Association of the C677T methylenetetrahydrofolate reductase mutation with congenital heart diseases

Background To investigate whether the cytosine-to-thymine mutation at base 677 of the gene for methylenetetrahydrofolate reductase (MTHFR) is associated with congenital heart diseases (CHD), using high throughput heteroduplex analysis based upon the powerful technique of denaturing high-performance liquid chromatography. Methods. We investigated the MTHFR genotype of a cytosine-to-thymine mutation at base 677 for 213 patients of CHDs as confirmed by cardiac catheterization and also for 195 healthy controls. Results.

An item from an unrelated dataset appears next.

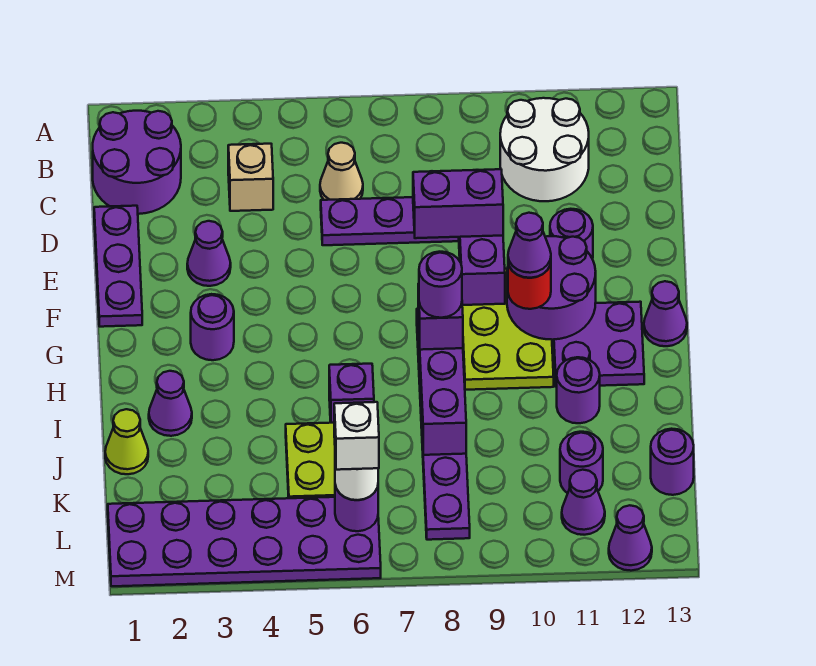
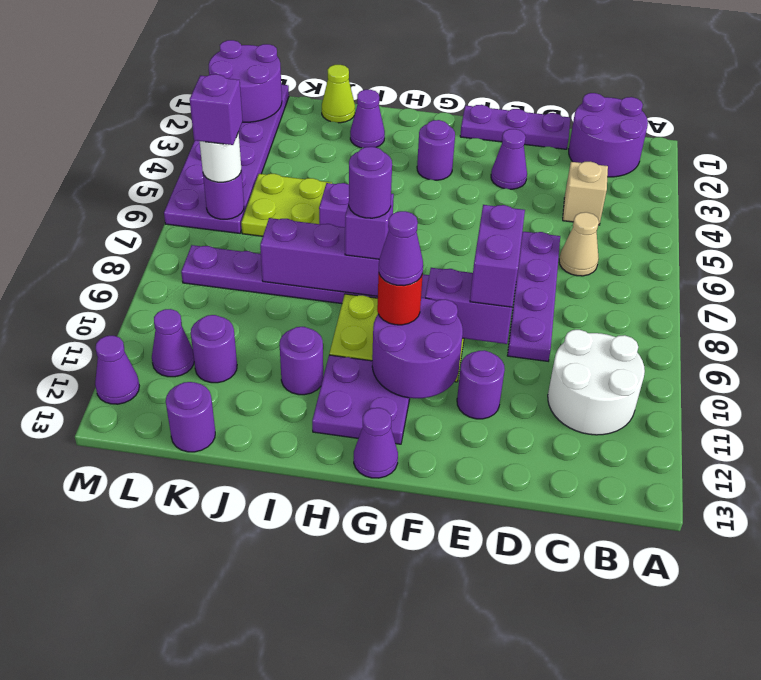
none -> purple 2x2 round brick [209,40,282,122]
white 1x1 brick [334,402,379,470] -> purple 1x1 brick [190,74,243,145]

The overall genotype frequencies of the MTHFR C677T polymorphism were not significantly different between the CHD patients and the healthy control (P=0.345). Furthermore, taking various subgroups of CHD patients into consideration, we noted a significantly increased proportion of homozygous TT genotypes for patients suffering from valvular pulmonary stenosis (PS) or pulmonary atresia with an intact ventricular septum (PA + IVS) (p = 0.0005). For patients revealing heterotaxy syndrome, a conotruncal anomaly including tetralogy of Fallot, an interruption of the aortic arch, persistent truncus arteriosus, and aortopulmonary window, no statistically significant difference existed. Conclusions. The discrepancy in the distribution of MTHFR genotypes amongst various subtypes of CHD reflects some heterogeneity in the developmental mechanism of CHD. The increased percentage of homozygous TT genotypes might contribute to the pathogenesis of valvular PS and PA + IVS.